Yeah, there are a ton of youtube videos that show you how to separate all of the different muscle groups/cuts and what each muscle is good for as in steaks, roasts, stew, osso buco, burger.. whatever. Honestly it looks pretty simple to do, just time consuming.

barney fife
12-15-2018, 21:41
Do it all in the garage. Dad always used a oiled sheet of plywood growing up in ND. A couple years ago I started using food grade HDPE plastic. Found a plastics factory in Washington state that sold me a 4x8 sheet of plastic for $20. Stationed in Omaha I paid $50 for a 4x8 sheet probably 1/8" thick, had them cut it in 4 two foot sheets for storage. Just throw it on the plywood for a large plastic cutting board.
Need to find a plastics factory in Colorado to get new sheet, let me know if you know of any.

Great-Kazoo
12-15-2018, 21:59
Do it all in the garage. Dad always used a oiled sheet of plywood growing up in ND. A couple years ago I started using food grade HDPE plastic. Found a plastics factory in Washington state that sold me a 4x8 sheet of plastic for $20. Stationed in Omaha I paid $50 for a 4x8 sheet probably 1/8" thick, had them cut it in 4 two foot sheets for storage. Just throw it on the plywood for a large plastic cutting board.
Need to find a plastics factory in Colorado to get new sheet, let me know if you know of any.

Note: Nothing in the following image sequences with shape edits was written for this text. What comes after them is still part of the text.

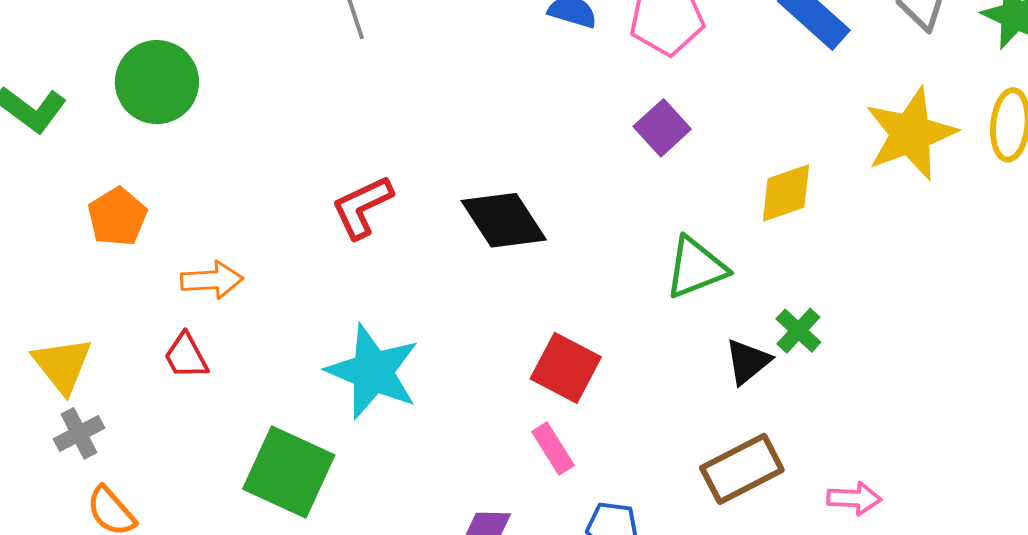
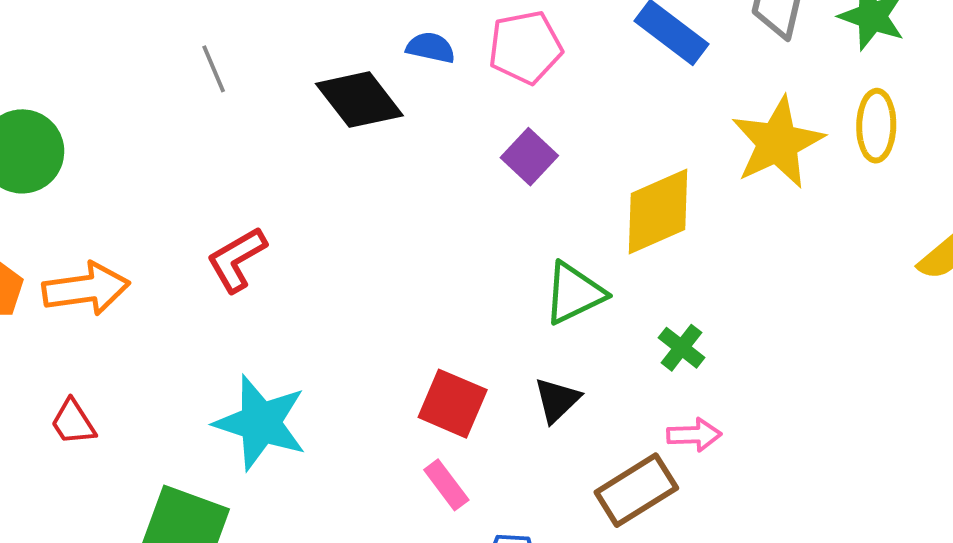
yellow diamond: (786, 193) -> (658, 211), size x1.4
black diamond: (504, 220) -> (359, 100), moved
orange arrow: (212, 280) -> (86, 289), moved, size x1.4
black triangle: (748, 362) -> (557, 400), moved
pink arrow: (854, 498) -> (694, 435), moved

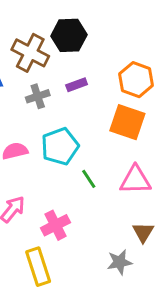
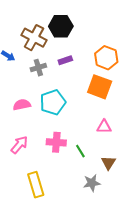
green line: (89, 179) -> (80, 151), moved
pink triangle: (135, 180) -> (104, 127), size x0.7
pink cross: (56, 225) -> (56, 142), moved, turned 30

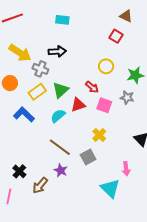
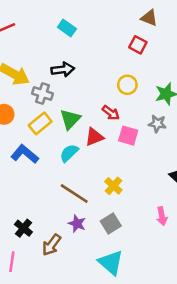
cyan rectangle: (62, 20) -> (67, 28), turned 32
yellow cross: (99, 135) -> (113, 186), moved
gray square: (88, 157) -> (111, 223), moved
cyan triangle: (110, 188) -> (111, 263), moved

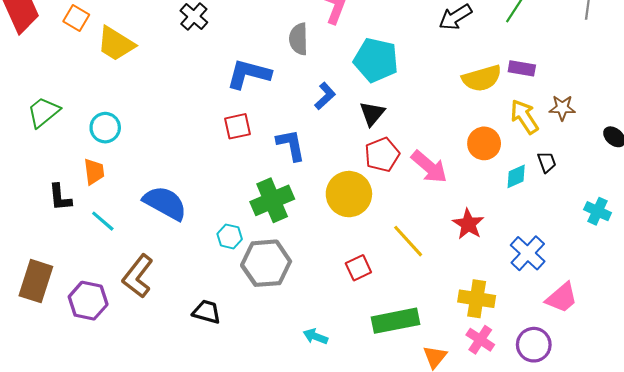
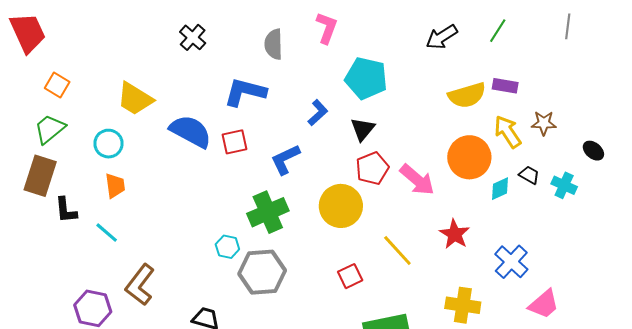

1 of 3-4 in the denver area, on google search
https://www.professionalplastics.com/Denver_CO

Hummer
12-16-2018, 00:10
For some years we used a plywood board over the island with butcher paper for the cutting surface. Now I bring in a folding plastic table for the meat cutting and simply tape the paper, shiny side up, directly to the table. We use cutting boards on the paper which are easily taken to the sink for washing. At the end of the day the paper is rolled up and tossed for easy clean up.

We usually have two tables, one for meat cutting, another for fine trimming and vacuum packaging. Makes for a neat and clean production.

buffalobo
12-16-2018, 01:38
Sniper, how goes your adventures in home processing? Hooked yet?